I was always the odd kid out, didn’t make friends easy, would only have one friend at a time, lied to get attention and cut myself to see who cared.
When you’re abused as a child you keep your world silent, I told no one, that’s the key reason I didn’t want to have friends. My step-father was a drunk so I couldn’t invite friends over, I didn’t want to get close to someone and share my secret.
Junior High is a tumultuous time for all teens, trying to figure out who we are, soon going to eight grade and being the rookie again.
I hated myself, when your abused everyday and called names that are horrible, it’s easy to believe overtime the evil thrown at you is real.
In sixth grade, I tried drugs and spent every morning across from the school huffing paint. Any escape worked for me no matter how small.
I walked home and provided a great target for bullies. First is was pushing, calling me a slut and anything else a sixth grader could come up with.
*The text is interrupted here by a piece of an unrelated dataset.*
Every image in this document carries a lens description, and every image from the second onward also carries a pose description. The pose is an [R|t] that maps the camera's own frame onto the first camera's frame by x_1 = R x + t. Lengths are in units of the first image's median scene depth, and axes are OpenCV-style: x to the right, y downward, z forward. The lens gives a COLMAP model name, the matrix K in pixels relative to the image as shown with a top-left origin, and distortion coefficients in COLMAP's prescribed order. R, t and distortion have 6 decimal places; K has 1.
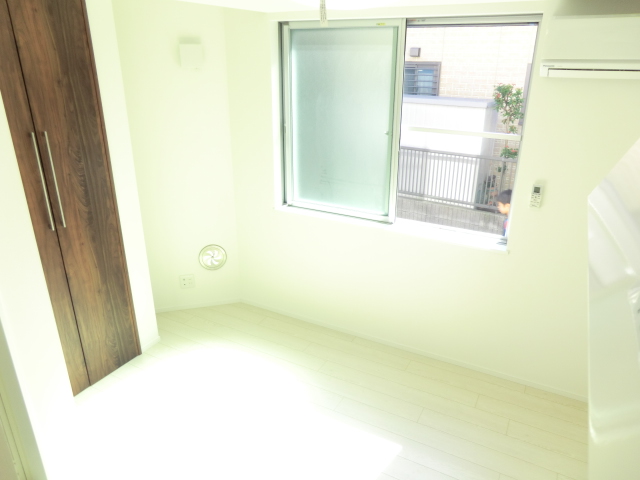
lens RADIAL K [[464.3, 0, 320.0], [0, 464.3, 240.0], [0, 0, 1]] dist [-0.079687, 0.094877]
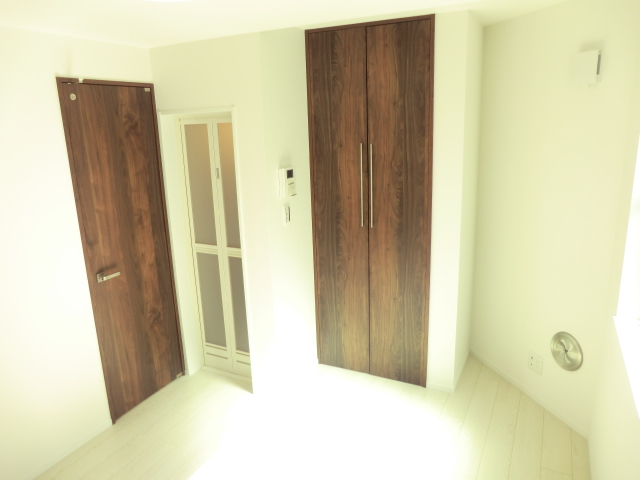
lens RADIAL K [[464.3, 0, 320.0], [0, 464.3, 240.0], [0, 0, 1]] dist [-0.079687, 0.094877]
pose [[0.041372, 0.241333, -0.969560, 0.561134], [-0.342602, 0.914986, 0.213130, -0.198265], [0.938569, 0.323356, 0.120536, 0.731019]]
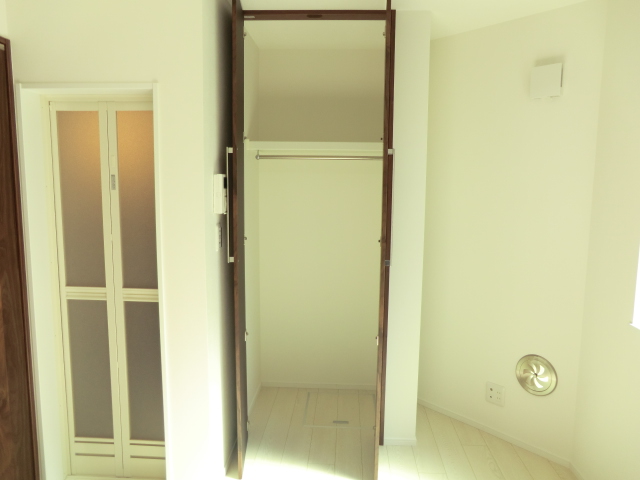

It escalated to a dangerous level when a rumor started that I made fun of my best friend that had a cleft palate. We were friends from birth, they lived next door.
Kids would come from behind, hit me over the head with a coke bottle, throw rocks at me and pushing me to the ground. It then escalated to a fight in her backyard with thirty of my classmates looking on. I didn’t fight back, it would do no good, just took what was dished out. She pushed me down and my head hit the side of the pool, I was bleeding.
This was going to be hard to hide from my mother, a scratch on my face and a bleeding head. I looked quietly for the supplies to fix myself only to get caught. I was so humiliated, my drunk step-father went over to their house and was going to kick her dad’s ass. This is one example of why my pain physical and mental was hidden from the world. I didn’t even tell my grandparents.
Bullying happens everyday via social media and pressures at school. It may look different but the pain of bullying still hurts and cuts very deep. Stay close to your children and who and what they are doing on social media.